● **FRAGMENTO DEL DOCUMENTO**:

Se define en cambio que la Asunción de María tuvo lugar «cumplido el curso de su vida terrena». Respecto de esta frase que, en principio, podría parecer oscura, hay que determinar, al menos tres cuestiones: 

1 ) el significado de la fórmula;

2) la intención del Papa al usar dicha fórmula; 

3) las posibles conclusiones.

La fórmula como tal significa que la Asunción o, lo que es lo mismo, la glorificación celeste del cuerpo de María no se aplaza hasta el fin de los tiempos, como sucederá en nosotros, y que el cuerpo de la Santísima Virgen no sufrió la injuria más leve de las leyes naturales que producen la descomposición cadavérica. 

La unión entre la frase «cumplido el curso de su vida terrena» y el verbo «fue asunta» da a entender que la Asunción se realizó pronto después de la vida terrena de María. Pablo Vl interpreta autorizadamente el texto diciendo que la Virgen «recibió anticipadamente la suerte de todos los justos» ([3]). Por cierto que, al decir «anticipadamente» se da por supuesto que la resurrección de cada fiel no acontece en el momento de morir. Pío XII, en el punto álgido de su razonamiento en favor de la Asunción, había enseñado que el cuidado con que Dios asistió siempre la integridad del cuerpo de María no permitió en él la más pequeña alteración, manteniendo la armonía y unidad del mismo con su divino poder. María, en efecto, «consiguió, finalmente, como supremo coronamiento de sus prerrogativas, verse exenta de la corrupción del sepulcro, y venciendo a la muerte como antes la había vencido su Hijo, ser elevada en alma y cuerpo a la gloria celestial» ([4]).

Es claro pues, que María alcanzó en el momento de la Asunción la bienaventuranza eterna en su plenitud “escatológica”, en el espíritu y en la carne. Lo que en los santos será culminación final, con la resurrección de los cuerpos, en María se ha cumplido ya “enteramente y totalmente en la culminación escatológica” ([5])

● **TAREAS PROPUESTAS**:
(1) ¿Concuerdan con el fragmento sobre la Asunción de María estas afirmaciones? (a) La glorificación celeste del cuerpo de María se aplaza hasta el fin de los tiempos. (b) Pablo VI dice que la Virgen recibió anticipadamente la suerte de todos los justos. (c) La resurrección de cada fiel acontece en el momento de morir. Responde sí o no a cada una y cita las palabras del fragmento que lo deciden.
(2) ¿Puedes devolver sin cambios el pasaje del fragmento sobre la Asunción de María que empieza con las palabras que contienen "Se define en" y termina con "la descomposición cadavérica."?

Registros de datos guardados:

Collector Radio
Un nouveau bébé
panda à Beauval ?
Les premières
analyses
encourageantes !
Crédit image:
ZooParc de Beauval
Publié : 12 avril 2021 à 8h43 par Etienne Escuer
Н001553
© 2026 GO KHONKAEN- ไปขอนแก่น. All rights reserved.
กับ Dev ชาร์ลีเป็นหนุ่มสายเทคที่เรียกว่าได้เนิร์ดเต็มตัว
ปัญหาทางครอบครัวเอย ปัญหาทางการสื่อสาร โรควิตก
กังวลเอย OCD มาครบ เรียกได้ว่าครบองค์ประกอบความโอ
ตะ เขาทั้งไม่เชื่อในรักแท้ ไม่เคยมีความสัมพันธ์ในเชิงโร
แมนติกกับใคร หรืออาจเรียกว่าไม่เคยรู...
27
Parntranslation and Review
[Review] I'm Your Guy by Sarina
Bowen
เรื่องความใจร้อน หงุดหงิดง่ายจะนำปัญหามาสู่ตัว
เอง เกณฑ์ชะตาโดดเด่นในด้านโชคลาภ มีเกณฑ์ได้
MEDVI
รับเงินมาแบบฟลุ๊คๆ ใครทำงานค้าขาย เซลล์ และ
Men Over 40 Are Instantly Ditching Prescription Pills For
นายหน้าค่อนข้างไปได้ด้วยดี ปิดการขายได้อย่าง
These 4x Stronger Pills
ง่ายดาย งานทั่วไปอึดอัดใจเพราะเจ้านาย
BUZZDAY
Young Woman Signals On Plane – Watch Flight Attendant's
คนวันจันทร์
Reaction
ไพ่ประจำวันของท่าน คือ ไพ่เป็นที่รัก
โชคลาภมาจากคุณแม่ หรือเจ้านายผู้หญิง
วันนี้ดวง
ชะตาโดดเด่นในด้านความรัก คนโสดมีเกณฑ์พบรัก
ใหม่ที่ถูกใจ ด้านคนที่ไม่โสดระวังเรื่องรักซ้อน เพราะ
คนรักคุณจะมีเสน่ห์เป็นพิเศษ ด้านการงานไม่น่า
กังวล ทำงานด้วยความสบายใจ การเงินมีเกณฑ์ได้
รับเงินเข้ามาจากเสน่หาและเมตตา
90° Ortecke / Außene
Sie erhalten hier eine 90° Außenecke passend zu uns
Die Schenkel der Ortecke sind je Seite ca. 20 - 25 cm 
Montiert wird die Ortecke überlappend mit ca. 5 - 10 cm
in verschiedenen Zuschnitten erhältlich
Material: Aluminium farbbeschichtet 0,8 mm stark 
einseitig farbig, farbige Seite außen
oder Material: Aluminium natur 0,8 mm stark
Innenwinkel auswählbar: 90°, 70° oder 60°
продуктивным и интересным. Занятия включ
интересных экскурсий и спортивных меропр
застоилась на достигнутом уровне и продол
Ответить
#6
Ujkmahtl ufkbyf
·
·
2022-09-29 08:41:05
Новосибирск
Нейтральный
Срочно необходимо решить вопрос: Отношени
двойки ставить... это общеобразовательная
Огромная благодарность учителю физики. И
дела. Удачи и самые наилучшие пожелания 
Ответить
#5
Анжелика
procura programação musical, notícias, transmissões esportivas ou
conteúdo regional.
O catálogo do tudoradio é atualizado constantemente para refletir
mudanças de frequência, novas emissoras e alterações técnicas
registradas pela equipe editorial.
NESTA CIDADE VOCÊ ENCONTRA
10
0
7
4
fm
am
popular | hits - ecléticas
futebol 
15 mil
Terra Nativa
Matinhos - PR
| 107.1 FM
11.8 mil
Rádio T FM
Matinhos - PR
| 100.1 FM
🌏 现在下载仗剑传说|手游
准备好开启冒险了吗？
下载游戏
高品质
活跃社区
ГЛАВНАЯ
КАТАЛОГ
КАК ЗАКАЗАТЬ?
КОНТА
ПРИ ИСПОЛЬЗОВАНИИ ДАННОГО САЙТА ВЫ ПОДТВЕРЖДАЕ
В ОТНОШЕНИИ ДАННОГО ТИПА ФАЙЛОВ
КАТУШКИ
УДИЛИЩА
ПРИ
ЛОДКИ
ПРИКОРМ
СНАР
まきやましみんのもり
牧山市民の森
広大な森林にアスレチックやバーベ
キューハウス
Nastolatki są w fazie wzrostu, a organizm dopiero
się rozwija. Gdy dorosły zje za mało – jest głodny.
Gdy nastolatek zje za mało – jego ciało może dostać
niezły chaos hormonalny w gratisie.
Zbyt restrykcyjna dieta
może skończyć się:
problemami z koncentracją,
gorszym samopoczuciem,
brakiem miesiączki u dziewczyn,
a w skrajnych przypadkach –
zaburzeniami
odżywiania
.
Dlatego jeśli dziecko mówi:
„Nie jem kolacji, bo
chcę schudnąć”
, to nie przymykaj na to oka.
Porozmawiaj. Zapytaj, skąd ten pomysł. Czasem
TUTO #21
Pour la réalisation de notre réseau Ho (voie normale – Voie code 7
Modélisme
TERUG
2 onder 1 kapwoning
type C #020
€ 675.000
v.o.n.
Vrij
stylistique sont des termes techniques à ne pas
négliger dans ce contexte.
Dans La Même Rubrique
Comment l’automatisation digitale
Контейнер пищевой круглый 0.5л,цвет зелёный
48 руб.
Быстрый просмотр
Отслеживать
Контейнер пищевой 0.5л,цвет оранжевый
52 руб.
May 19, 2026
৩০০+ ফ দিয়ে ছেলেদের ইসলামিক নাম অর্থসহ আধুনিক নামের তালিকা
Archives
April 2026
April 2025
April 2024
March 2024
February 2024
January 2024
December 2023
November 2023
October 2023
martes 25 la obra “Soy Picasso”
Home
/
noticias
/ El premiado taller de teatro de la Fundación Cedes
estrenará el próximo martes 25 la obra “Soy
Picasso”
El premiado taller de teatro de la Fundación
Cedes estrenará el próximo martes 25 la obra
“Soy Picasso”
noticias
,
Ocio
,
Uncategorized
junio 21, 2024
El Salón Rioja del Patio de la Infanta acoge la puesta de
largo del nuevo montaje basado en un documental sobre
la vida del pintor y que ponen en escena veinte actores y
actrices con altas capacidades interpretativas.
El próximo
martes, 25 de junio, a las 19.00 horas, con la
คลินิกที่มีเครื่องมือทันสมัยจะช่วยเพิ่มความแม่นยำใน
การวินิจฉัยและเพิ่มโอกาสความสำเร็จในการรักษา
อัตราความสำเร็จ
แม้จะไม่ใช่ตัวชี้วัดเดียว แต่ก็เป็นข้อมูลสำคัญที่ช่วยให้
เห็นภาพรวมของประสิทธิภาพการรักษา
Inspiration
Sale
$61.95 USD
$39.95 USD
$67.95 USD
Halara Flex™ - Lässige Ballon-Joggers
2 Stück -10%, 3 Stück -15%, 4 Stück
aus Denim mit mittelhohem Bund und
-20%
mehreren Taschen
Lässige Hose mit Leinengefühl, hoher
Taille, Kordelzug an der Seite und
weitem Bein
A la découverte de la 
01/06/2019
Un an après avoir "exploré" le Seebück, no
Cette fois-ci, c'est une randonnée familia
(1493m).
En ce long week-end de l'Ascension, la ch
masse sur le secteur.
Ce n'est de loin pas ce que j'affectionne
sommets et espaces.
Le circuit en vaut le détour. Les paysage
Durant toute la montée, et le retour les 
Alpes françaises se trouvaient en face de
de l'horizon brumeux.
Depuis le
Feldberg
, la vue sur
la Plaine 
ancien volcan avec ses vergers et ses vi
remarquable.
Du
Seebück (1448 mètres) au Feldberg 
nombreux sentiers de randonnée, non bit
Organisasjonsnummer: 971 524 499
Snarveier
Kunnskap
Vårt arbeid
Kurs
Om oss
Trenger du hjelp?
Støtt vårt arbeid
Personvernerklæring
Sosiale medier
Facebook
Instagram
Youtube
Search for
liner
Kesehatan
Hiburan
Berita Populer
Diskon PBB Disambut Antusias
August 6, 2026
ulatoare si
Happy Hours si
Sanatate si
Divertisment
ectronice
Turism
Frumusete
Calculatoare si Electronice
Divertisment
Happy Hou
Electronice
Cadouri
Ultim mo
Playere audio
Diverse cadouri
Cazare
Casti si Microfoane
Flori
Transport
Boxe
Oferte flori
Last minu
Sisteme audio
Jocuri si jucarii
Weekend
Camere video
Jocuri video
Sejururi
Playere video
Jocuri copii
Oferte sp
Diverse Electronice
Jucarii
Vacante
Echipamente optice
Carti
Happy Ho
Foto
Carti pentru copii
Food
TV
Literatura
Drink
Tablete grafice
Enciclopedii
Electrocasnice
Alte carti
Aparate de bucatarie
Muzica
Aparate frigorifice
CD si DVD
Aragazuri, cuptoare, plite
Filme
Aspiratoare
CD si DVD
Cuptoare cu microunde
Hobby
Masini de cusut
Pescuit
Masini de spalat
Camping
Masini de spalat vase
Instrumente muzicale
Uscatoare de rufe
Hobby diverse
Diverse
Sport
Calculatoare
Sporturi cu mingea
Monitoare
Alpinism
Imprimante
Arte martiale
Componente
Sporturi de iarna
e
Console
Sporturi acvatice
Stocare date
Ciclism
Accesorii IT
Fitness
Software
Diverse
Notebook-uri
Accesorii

● **RESPUESTAS**:
(1)
(a) No: «la glorificación celeste del cuerpo de María no se aplaza hasta el fin de los tiempos»
(b) Sí: «Pablo Vl interpreta autorizadamente el texto diciendo que la Virgen «recibió anticipadamente la suerte de todos los justos»»
(c) No: «se da por supuesto que la resurrección de cada fiel no acontece en el momento de morir»

(2)
Se define en cambio que la Asunción de María tuvo lugar «cumplido el curso de su vida terrena». Respecto de esta frase que, en principio, podría parecer oscura, hay que determinar, al menos tres cuestiones: 

1 ) el significado de la fórmula;

2) la intención del Papa al usar dicha fórmula; 

3) las posibles conclusiones.

La fórmula como tal significa que la Asunción o, lo que es lo mismo, la glorificación celeste del cuerpo de María no se aplaza hasta el fin de los tiempos, como sucederá en nosotros, y que el cuerpo de la Santísima Virgen no sufrió la injuria más leve de las leyes naturales que producen la descomposición cadavérica.